映入眼帘的,是一个女生笔直地靠着墙壁站着,头低得很低,头发凌乱,两只手紧紧地攥着衣角,胸口下面的衣服印着几个凌乱地脚印。
细看,她地眼眶泛红,眼泪不停在眼眶里打转,一边的脸颊泛红而肿起来,嘴巴微微打颤。
围着她的是四位女生,把头发拉得笔直,紧贴着头皮,她们穿着不同颜色的吊带,紧身裤把腿勒得笔直,浑身上下散发着嚣张跋扈的气息。
周岁冷冷地看着几人,“你们这是在校园霸凌,我已经报警了,警察叔叔那边很快就到。”
“哪来的臭婊子,多管什么闲事?”
其中一个略微矮瘦的女生,像是这里面的大姐大,一脸不耐烦地啐了一口,嘴里还伴随着几句不堪入耳的脏话,像锈刀子一样粗粝刺耳。
那个被围着的女生像是抓住了救命稻草,猛地抬头看向周岁,红肿的眼睛里满是绝望与希冀交织的光。

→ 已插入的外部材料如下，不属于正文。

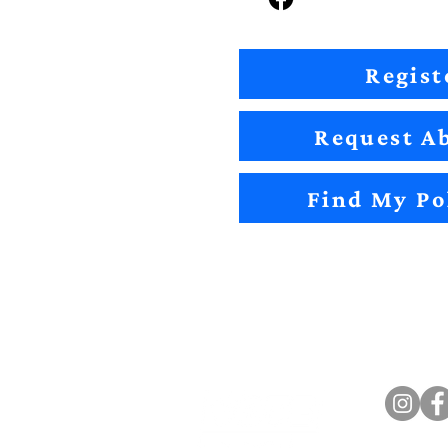
Regist
Request Ab
Find My Po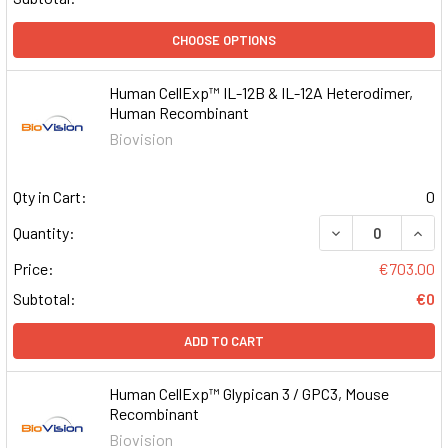
CHOOSE OPTIONS
Human CellExp™ IL-12B & IL-12A Heterodimer,
Human Recombinant
Biovision
Qty in Cart:
0
DECREASE QUAN
INCR
Quantity:
Price:
€703.00
Subtotal:
€0
ADD TO CART
Human CellExp™ Glypican 3 / GPC3, Mouse
Recombinant
Biovision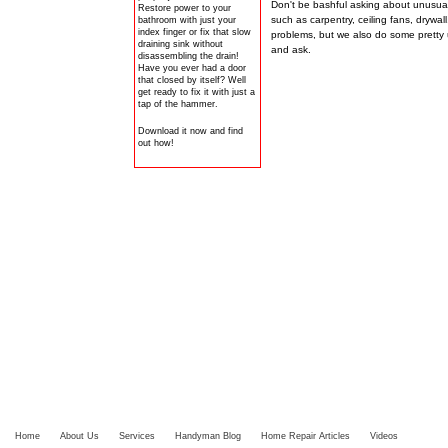
Don't be bashful asking about unusual 
Restore power to your
such as carpentry, ceiling fans, drywall
bathroom with just your
index finger or fix that slow
problems, but we also do some pretty
draining sink without
and ask.
disassembling the drain!
Have you ever had a door
that closed by itself? Well
get ready to fix it with just a
tap of the hammer.
Download it now and find
out how!
Home
About Us
Services
Handyman Blog
Home Repair Articles
Videos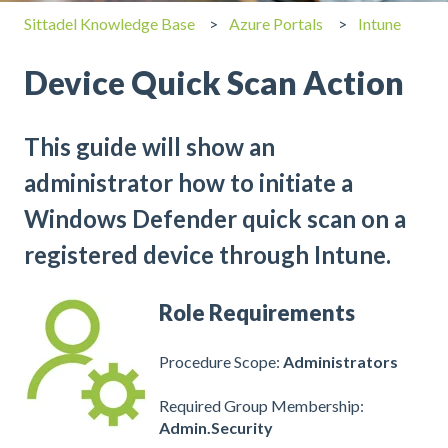
Sittadel Knowledge Base
Azure Portals
Intune
Device Quick Scan Action
This guide will show an
administrator how to initiate a
Windows Defender quick scan on a
registered device through Intune.
Role Requirements
Procedure Scope:
Administrators
Required Group Membership:
Admin.Security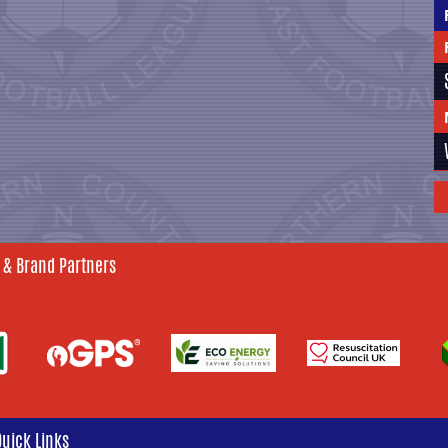
 & Brand Partners
Quick Links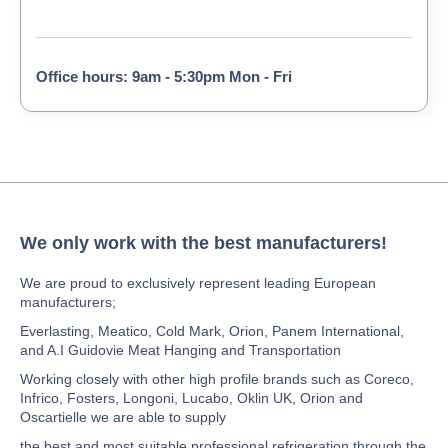
Office hours: 9am - 5:30pm Mon - Fri
We only work with the best manufacturers!
We are proud to exclusively represent leading European
manufacturers;
Everlasting, Meatico, Cold Mark, Orion, Panem International,
and A.I Guidovie Meat Hanging and Transportation
Working closely with other high profile brands such as Coreco,
Infrico, Fosters, Longoni, Lucabo, Oklin UK, Orion and
Oscartielle we are able to supply
the best and most suitable professional refrigeration through the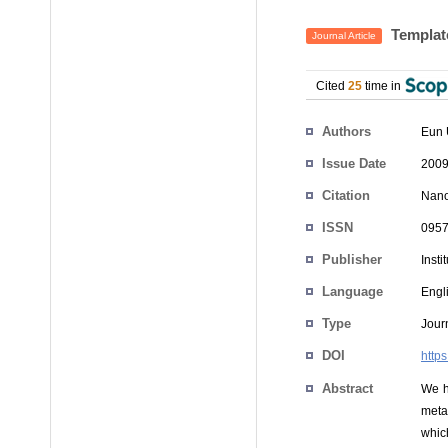
Template
Journal Article
Cited
25
time in
Authors
Eun 
Issue Date
2009
Citation
Nano
ISSN
0957
Publisher
Insti
Language
Engl
Type
Journ
DOI
http
Abstract
We h
meta
which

“你最好斟酌一下你的言辞,我的电话一直打着,你们现在说的任何话,警察那边全部都听得见。”
周岁面无表情,语气平静而坚定,握着手机的手却始终没有放下。
“草你吗。”
话音刚落,大姐大咬了咬牙,带着三人径直离开。
路过周岁时,往她校服上扫了一眼,不忘放狠话,“临州一中的是吧?他妈的臭婊子,多管闲事,你给我等着!”
周岁面不改色地看着四人从身边经过。
她们的脚步声渐行渐远,终于消失在巷口。
那女生像是被抽走了最后一根支撑的骨头,缓缓蹲下来,双手捂住膝盖,压抑了许久的委屈和恐惧终于决堤,大声地哭了出来。
周岁走过去,弯腰替她捡起了散落在地上,被踩得褶皱不堪的书,轻轻放到她的面前。
“谢谢你。”女生抬起来看着她,声音哽咽得几乎听不清,随后突然想到了什么,慌张地抓住了周岁的手臂。
“你是不是报警了?”
周岁轻轻地点点头。
“我不需要报警,你能不能帮我跟警察叔叔解释,她们没有霸凌我?”女生顿了顿,声音发颤,“被警察知道的话,她们不会放过我的,你也会有麻烦的。”
周岁蹲了下来,从口袋里掏出纸巾递给她,轻声说:“你有没有想过,如果不让她们得到惩罚,她们只会更加变本加厉地欺凌你。”
“我害怕,我……”女生犹豫着,嘴唇哆嗦“我家里只有爷爷奶奶,我害怕她们来伤害爷爷奶奶。”
“我的手机欠费了,刚刚的电话没有打通。”
“谢谢。”
“我叫周岁,在临州一中高二2班,你有需要可以找我。”
末了,她还补充一句,“爷爷奶奶肯定也不希望,自己疼爱的孙女,被欺负成这样。”
女生的泪珠又大颗大颗地滚落下来,却发不出声来。
周岁看了眼手表,午休也快结束了,她拍了拍膝盖上沾到的灰尘,干脆起身,打算回学校了。